HAVANA — Fidel Castro credited North Korea Wednesday with supplying Cuba with free weapons in the 1980s after the Soviet Union said it could no longer defend the island against a U.S. invasion.
Castro's reminiscence in an article published Wednesday came as U.N. experts were scrutinizing a shipment of Cuban arms to North Korea to determine if they violated a U.N. ban.
Castro has dismissed the discovery of the undeclared arms aboard a North Korean freighter transiting the Panama Canal as an attempt to smear Cuba.
In an article marking his 87th birthday, Castro did not mention the case but praised North Korean leader Kim Il Sung for coming to Cuba's aid near the end of the Cold War.

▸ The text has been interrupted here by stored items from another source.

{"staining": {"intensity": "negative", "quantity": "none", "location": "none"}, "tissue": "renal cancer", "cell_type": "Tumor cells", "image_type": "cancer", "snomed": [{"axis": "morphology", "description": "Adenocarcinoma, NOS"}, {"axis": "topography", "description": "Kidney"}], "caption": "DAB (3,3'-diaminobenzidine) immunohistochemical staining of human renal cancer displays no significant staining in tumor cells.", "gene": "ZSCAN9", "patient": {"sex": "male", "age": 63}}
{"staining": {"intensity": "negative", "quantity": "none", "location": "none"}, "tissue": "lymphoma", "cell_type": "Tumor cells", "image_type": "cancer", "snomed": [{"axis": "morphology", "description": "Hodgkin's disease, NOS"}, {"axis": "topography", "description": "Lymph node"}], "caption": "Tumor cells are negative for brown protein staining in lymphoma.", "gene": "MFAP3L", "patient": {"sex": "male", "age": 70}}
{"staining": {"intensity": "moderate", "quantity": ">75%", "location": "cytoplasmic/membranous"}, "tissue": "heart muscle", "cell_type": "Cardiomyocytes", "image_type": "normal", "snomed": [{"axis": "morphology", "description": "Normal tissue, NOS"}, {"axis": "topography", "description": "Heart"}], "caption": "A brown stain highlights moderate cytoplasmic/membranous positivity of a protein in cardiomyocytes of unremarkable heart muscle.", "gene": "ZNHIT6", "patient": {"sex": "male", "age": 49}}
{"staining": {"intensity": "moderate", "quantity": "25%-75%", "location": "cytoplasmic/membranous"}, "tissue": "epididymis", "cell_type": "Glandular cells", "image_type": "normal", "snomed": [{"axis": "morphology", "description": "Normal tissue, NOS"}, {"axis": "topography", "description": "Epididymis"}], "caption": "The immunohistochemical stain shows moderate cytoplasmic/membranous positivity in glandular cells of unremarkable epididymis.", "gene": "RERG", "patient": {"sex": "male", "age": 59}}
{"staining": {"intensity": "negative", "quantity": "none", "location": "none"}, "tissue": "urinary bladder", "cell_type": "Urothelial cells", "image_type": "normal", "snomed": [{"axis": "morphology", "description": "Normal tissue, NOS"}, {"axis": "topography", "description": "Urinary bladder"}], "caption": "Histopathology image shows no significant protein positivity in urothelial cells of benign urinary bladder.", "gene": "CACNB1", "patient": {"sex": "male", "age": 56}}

Castro said then Soviet leader Yuri Andropov had told him that Cuba would have to defend itself it were invaded by the United States.
"He told us that if were attacked by the United States we would have to fight alone," he said.
"We asked him if they could supply us with weapons free of charge as they had in the past. He responded that they would.
"We then communicated to him: 'Don't worry. Send us the arms and we will take care of the invaders ourselves."
Castro said North Korean leader Kim Il Sung, "a veteran and unimpeachable combatant, sent us 100,000 AK rifles and [ammunition] without charging a cent," he said.
Andropov, a former KGB chief, was the Soviet leader from 1982 until his death 15 months later in 1984 as the Soviet Union entered into a period of crisis that ended with its collapse in 1989.
Kim Il Sung died in 1994. His grandson now rules the Stalinist state.
Castro stepped down as Cuba's president in 2006, handing over the reins to his younger brother Raul after becoming ill.
"I was far from imagining that my life would extend for another seven years," he said.